Pendant toute la recuisson des pots, les ferrasses que nous avons dit s’abaisser sur le devant de l’arche, restent abattues. La recuisson totale dure environ sept jours, on peut même la faire en cinq, mais il faut alors des pots bien secs, & beaucoup d’exactitude. La recuisson est d’autant plus parfaite, que la chaleur de l’arche, lorsqu’on en retire les pots, est plus approchante de celle du four ; ils s’apperçoivent moins du changement de température en entrant dans le four, sur-tout si on a pris la précaution de diminuer un peu le feu de celui-ci. La recuisson se termine en réchauffant le four avec précaution, & le remontant par degrés.

Tous les pots de quelque terre qu’ils soient construits, ont besoin de souffrir un très-grand feu avant qu’on les remplisse de matiere vitrifiable : il est bon qu’ils prennent, sans être genés, la retraite dont ils sont susceptibles. Si on remplissoit le pot, avant qu’il eût pris sa retraite, il ne tendroit pas moins à la prendre, il ne pourroit le faire avec régularité, & également empêché par le verre qu’il contiendroit, & cette retraite gênée occasionneroit sans contredit, dérangement de parties, déchirement, désunion.

Lorsque les pots sont recuits, on ne sait guere leur bon ou mauvais état, que par l’inspection. On cherche cependant à en juger par le son en frappant légerement le haut de la fleche, avec le crochet à tirer les larmes (Pl. XXII. fig. 1.) ce qu’on appelle sonder les pots ; c’est ainsi qu’on juge au son, si une cloche est félée ou non. Rien n’est si équivoque que cette indication ; des mauvais pots sonnent quelquefois très-bien, & il arrive que des bons pots sonnent mal.

Il en est de la recuisson des cuvettes, comme de celle des pots ; on la conduit de même, & elle est sujette aux mêmes inconvéniens. On pratique en farsant la glaie de l’arche à cuvette, une ouverture semblable aux ouvreaux à cuvette, on la tient margée avec une tuile, & c’est par-là qu’on tire les cuvettes de l’arche.

Il faut trois choses pour une bonne recuisson, le ménagement du feu, la sécheresse de l’arche, & la sécheresse des pots.

Le ménagement du feu. On en a déja vû les raisons.

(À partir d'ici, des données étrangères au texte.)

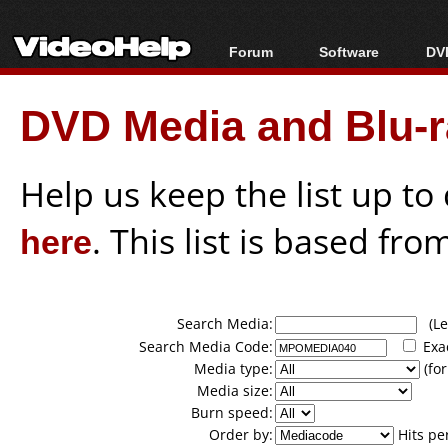
Forum
Software
DVD
Forum Index
All software
Bl
Co
DVD Media and Blu-ra
Today's Posts
Popular tools
Bl
New Posts
Portable tools
Bl
File Uploader
Help us keep the list up t
here
. This list is based fro
Search Media:
(Lea
Search Media Code:
Exa
Media type:
(for
Media size:
Burn speed:
Order by:
Hits pe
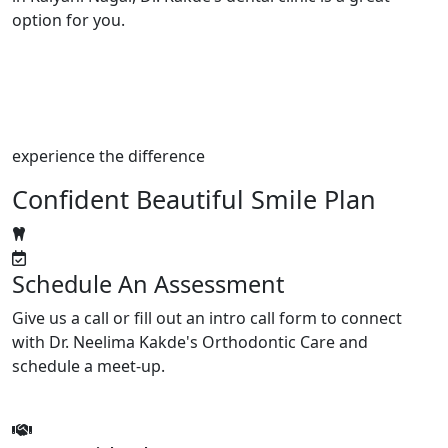
option for you.
experience the difference
Confident Beautiful Smile Plan
Schedule An Assessment
Give us a call or fill out an intro call form to connect
with Dr. Neelima Kakde's Orthodontic Care and
schedule a meet-up.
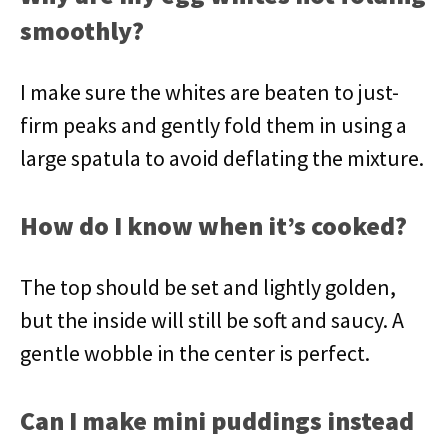
smoothly?
I make sure the whites are beaten to just-
firm peaks and gently fold them in using a
large spatula to avoid deflating the mixture.
How do I know when it’s cooked?
The top should be set and lightly golden,
but the inside will still be soft and saucy. A
gentle wobble in the center is perfect.
Can I make mini puddings instead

La sécheresse de l’arche. Lorsqu’elle est humide, les vapeurs qui s’élevent du pavé frappant le cul du pot, déja chaud, le détériorent nécessairement, le font gercer, & vont quelquefois même jusqu’à le détacher de la fléche.

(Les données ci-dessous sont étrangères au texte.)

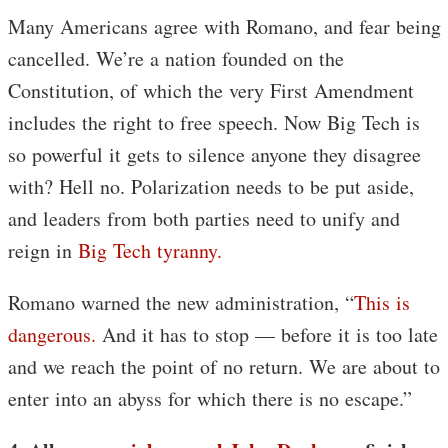
Many Americans agree with Romano, and fear being
cancelled. We’re a nation founded on the
Constitution, of which the very First Amendment
includes the right to free speech. Now Big Tech is
so powerful it gets to silence anyone they disagree
with? Hell no. Polarization needs to be put aside,
and leaders from both parties need to unify and
reign in
Big Tech tyranny.
Romano warned the new administration, “
This is
dangerous.
And it has to stop — before it is too late
and we reach the point of no return. We are about to
enter into an abyss for which there is no escape.”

La sécheresse des pots. Un pot peu sec peut à toute rigueur se recuire à force de précautions : mais il est

  1. On sera peut être étonné que ce soit de filasse qu’on se serve pour raccommoder l’intérieur d’un four. Il paroit impossible qu’une matiere aussi combustible puisse subsister dans un milieu aussi ardent, mais la terre dont elle est enveloppée se cuisant autour d’elle, elle ne fait que charbonner, ne se consume pas, & on la retrouve dans cet état à la démolition d’un four. Quelques subsistances minérales qu’on mît à cet usage, elles n’y seroient pas à beaucoup-près si propres : il seroit difficile d’en trouver qui ne fussent détruites par la calcination ou par la fusion.
  2. On éleve les pots sur des briquetons, pour que le feu puisse toucher le cul en-dehors, comme la fleche, & d’ailleurs pour pouvoir, en ôtant un des briquetons, faire pencher le pot du côté qu’on le veut.